▼

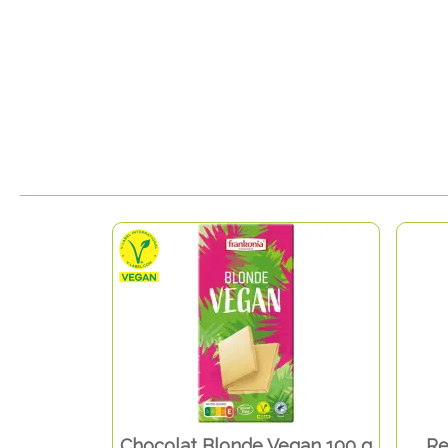
Chocolat Blonde Vegan 100 g
Re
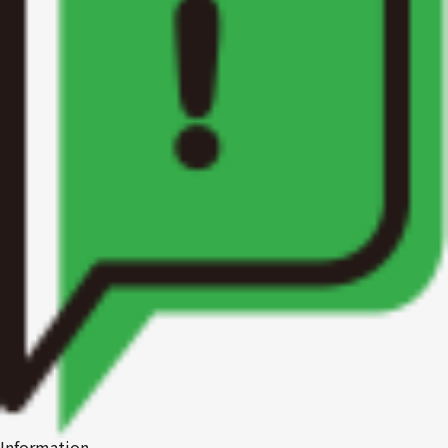
1R〜1LDK
2K〜2LDK
3K〜3LDK
4K以上
〜
Information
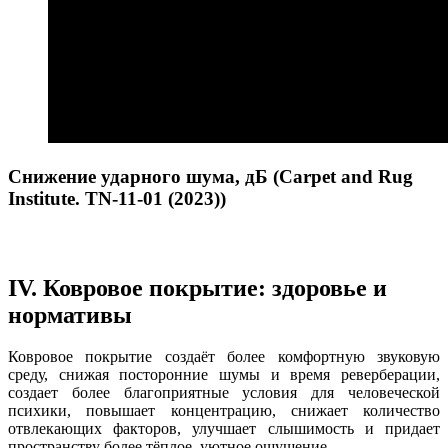
Снижение ударного шума, дБ (Carpet and Rug
Institute. TN-11-01 (2023))
IV. Ковровое покрытие: здоровье и
нормативы
Ковровое покрытие создаёт более комфортную звуковую
среду, снижая посторонние шумы и время реверберации,
создает более благоприятные условия для человеческой
психики, повышает концентрацию, снижает количество
отвлекающих факторов, улучшает слышимость и придает
пространству более тёплое, уютное ощущение.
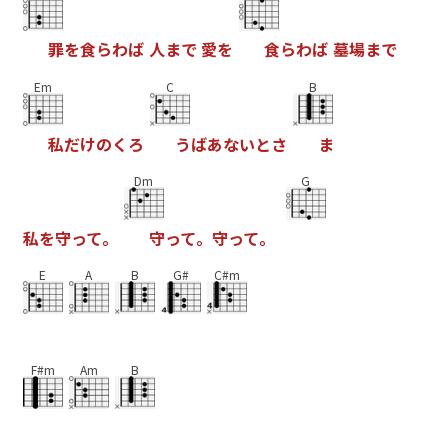
罪
を
食
ら
わ
ば
人
ま
で
愛
を
食
ら
わ
ば
墓
場
ま
で
Em
C
B
私
だ
け
の
く
ろ
う
ば
あ
な
い
と
さ
ま
Dm
G
私
を
守
っ
て
。
守
っ
て
。
守
っ
て
。
E
A
B
G#
C#m
F#m
Am
B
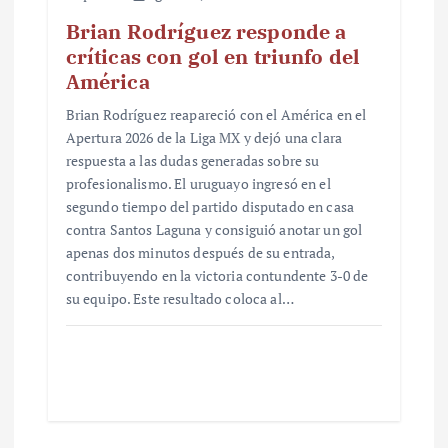
Brian Rodríguez responde a
críticas con gol en triunfo del
América
Brian Rodríguez reapareció con el América en el
Apertura 2026 de la Liga MX y dejó una clara
respuesta a las dudas generadas sobre su
profesionalismo. El uruguayo ingresó en el
segundo tiempo del partido disputado en casa
contra Santos Laguna y consiguió anotar un gol
apenas dos minutos después de su entrada,
contribuyendo en la victoria contundente 3-0 de
su equipo. Este resultado coloca al…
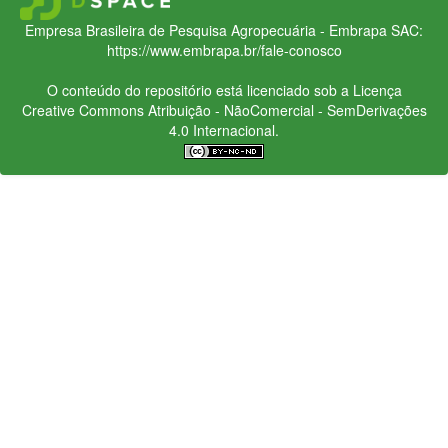
Empresa Brasileira de Pesquisa Agropecuária - Embrapa
SAC:
https://www.embrapa.br/fale-conosco
O conteúdo do repositório está licenciado sob a Licença
Creative Commons
Atribuição - NãoComercial - SemDerivações
4.0 Internacional.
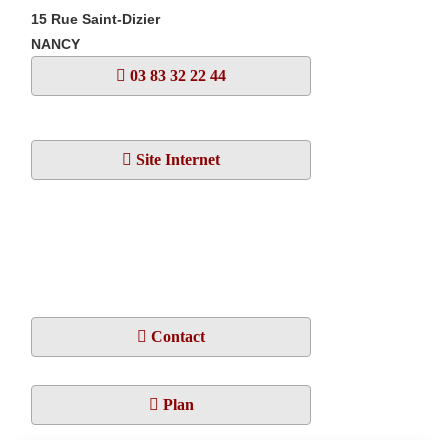
15 Rue Saint-Dizier
NANCY
03 83 32 22 44
Site Internet
Contact
Plan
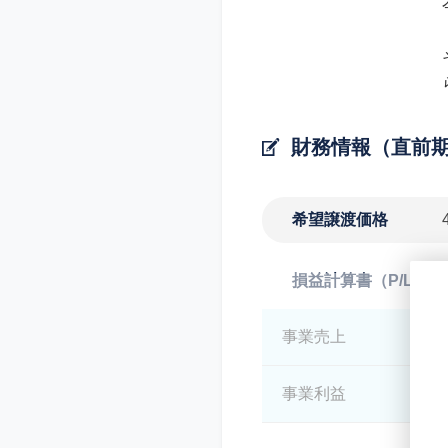
財務情報（直前
希望譲渡価格
損益計算書（P/L）
事業売上
*
事業利益
*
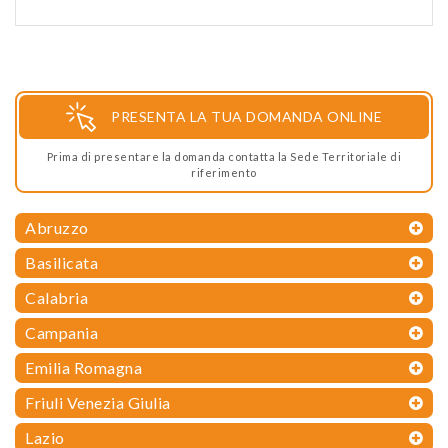
PRESENTA LA TUA DOMANDA ONLINE
Prima di presentare la domanda contatta la Sede Territoriale di
riferimento
Abruzzo
Basilicata
Calabria
Campania
Emilia Romagna
Friuli Venezia Giulia
Lazio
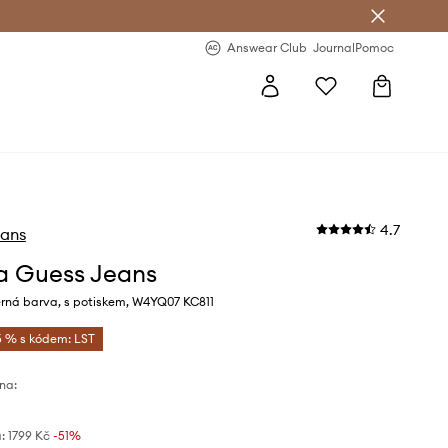
Answear Club
- 20 % na první objednávku
Answear Club
Journal
Pomoc
4.7
eans
a Guess Jeans
rná barva, s potiskem, W4YQ07 KC811
5 % s kódem: LST
na:
:
1799 Kč
-51%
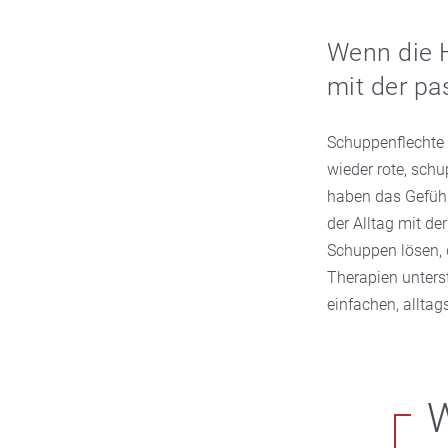
Wenn die H
mit der pa
Schuppenflechte 
wieder rote, schu
haben das Gefühl,
der Alltag mit de
Schuppen lösen, d
Therapien unterst
einfachen, alltag
W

▲

WORK INSTRUCTION → Count the lines in the records that contain the word "Brian", and give only the number.

EXERCISE ANSWER → 2